> **Instructions to follow**:
Count the lines in the items below that contain the string "este", treating uppercase and lowercase as different. Reply with the number alone.

Top of Exercise materials

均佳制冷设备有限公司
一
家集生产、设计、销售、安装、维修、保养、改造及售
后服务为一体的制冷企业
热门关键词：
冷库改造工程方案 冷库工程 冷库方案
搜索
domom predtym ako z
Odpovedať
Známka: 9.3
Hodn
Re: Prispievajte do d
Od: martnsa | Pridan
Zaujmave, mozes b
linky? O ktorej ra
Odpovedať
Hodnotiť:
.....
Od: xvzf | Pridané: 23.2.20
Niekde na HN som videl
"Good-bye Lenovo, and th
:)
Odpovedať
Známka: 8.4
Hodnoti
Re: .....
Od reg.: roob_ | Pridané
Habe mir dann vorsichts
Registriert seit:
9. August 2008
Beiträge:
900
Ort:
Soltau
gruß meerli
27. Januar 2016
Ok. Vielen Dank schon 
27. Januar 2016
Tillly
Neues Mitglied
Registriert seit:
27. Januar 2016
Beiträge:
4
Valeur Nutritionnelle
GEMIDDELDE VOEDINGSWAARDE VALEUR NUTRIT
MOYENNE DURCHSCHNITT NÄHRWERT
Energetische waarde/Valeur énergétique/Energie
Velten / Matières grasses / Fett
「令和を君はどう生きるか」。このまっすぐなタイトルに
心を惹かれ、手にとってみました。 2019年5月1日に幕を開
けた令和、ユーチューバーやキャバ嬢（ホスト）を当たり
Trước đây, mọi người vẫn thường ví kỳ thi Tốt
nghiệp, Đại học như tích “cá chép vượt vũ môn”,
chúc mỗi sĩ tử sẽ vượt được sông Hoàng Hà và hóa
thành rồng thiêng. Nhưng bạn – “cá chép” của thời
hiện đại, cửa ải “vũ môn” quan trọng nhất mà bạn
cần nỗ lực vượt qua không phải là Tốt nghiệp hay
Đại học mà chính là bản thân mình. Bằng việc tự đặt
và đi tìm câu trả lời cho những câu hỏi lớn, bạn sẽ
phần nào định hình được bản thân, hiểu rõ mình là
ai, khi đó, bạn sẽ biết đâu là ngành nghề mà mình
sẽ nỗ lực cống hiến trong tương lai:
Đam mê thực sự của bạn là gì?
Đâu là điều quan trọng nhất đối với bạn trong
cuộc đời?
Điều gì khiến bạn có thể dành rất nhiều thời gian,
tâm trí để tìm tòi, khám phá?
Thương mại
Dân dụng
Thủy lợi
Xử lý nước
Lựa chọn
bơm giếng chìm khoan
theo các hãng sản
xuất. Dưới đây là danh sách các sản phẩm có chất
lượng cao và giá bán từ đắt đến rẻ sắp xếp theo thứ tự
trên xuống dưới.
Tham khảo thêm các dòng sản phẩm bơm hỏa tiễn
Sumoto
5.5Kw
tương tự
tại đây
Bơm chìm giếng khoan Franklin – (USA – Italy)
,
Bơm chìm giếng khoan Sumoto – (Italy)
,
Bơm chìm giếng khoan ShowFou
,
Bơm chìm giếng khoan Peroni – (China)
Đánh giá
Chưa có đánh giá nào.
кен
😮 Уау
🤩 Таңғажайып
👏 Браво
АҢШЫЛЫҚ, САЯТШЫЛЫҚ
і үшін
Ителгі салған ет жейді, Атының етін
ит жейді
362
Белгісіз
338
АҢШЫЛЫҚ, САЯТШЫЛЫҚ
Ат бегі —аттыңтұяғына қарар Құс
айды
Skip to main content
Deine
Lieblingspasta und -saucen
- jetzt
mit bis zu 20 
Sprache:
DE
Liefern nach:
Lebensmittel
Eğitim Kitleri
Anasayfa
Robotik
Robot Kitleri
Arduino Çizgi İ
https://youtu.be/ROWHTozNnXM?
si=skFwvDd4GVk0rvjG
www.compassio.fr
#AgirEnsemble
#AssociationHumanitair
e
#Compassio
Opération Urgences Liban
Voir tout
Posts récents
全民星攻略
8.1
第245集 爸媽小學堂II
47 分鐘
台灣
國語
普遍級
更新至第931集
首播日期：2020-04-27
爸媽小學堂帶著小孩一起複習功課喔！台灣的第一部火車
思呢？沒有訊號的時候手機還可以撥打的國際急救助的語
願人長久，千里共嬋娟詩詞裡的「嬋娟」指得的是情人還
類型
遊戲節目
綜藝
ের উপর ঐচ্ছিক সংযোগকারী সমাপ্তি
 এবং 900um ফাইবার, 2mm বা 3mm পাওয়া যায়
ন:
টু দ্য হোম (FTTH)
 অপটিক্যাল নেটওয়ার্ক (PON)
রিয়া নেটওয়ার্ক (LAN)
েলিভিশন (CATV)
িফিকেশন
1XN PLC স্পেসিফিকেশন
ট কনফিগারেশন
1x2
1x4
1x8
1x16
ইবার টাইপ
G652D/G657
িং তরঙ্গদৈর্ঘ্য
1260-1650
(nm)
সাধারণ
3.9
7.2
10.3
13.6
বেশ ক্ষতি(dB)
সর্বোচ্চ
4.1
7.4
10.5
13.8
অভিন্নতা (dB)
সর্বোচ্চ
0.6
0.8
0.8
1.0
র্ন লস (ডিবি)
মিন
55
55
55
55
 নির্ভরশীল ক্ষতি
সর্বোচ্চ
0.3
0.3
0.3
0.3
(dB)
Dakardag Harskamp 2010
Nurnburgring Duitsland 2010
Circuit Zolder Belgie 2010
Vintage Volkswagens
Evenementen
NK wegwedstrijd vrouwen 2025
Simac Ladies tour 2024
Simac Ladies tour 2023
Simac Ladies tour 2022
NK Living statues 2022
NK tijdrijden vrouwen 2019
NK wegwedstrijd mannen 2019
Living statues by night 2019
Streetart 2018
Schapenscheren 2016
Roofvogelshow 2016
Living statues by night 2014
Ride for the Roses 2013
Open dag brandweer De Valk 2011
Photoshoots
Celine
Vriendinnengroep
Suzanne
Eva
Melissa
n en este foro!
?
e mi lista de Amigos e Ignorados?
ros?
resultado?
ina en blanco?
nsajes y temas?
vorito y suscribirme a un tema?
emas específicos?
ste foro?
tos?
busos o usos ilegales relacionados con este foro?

Bottom of Exercise materials

> **Result**:
2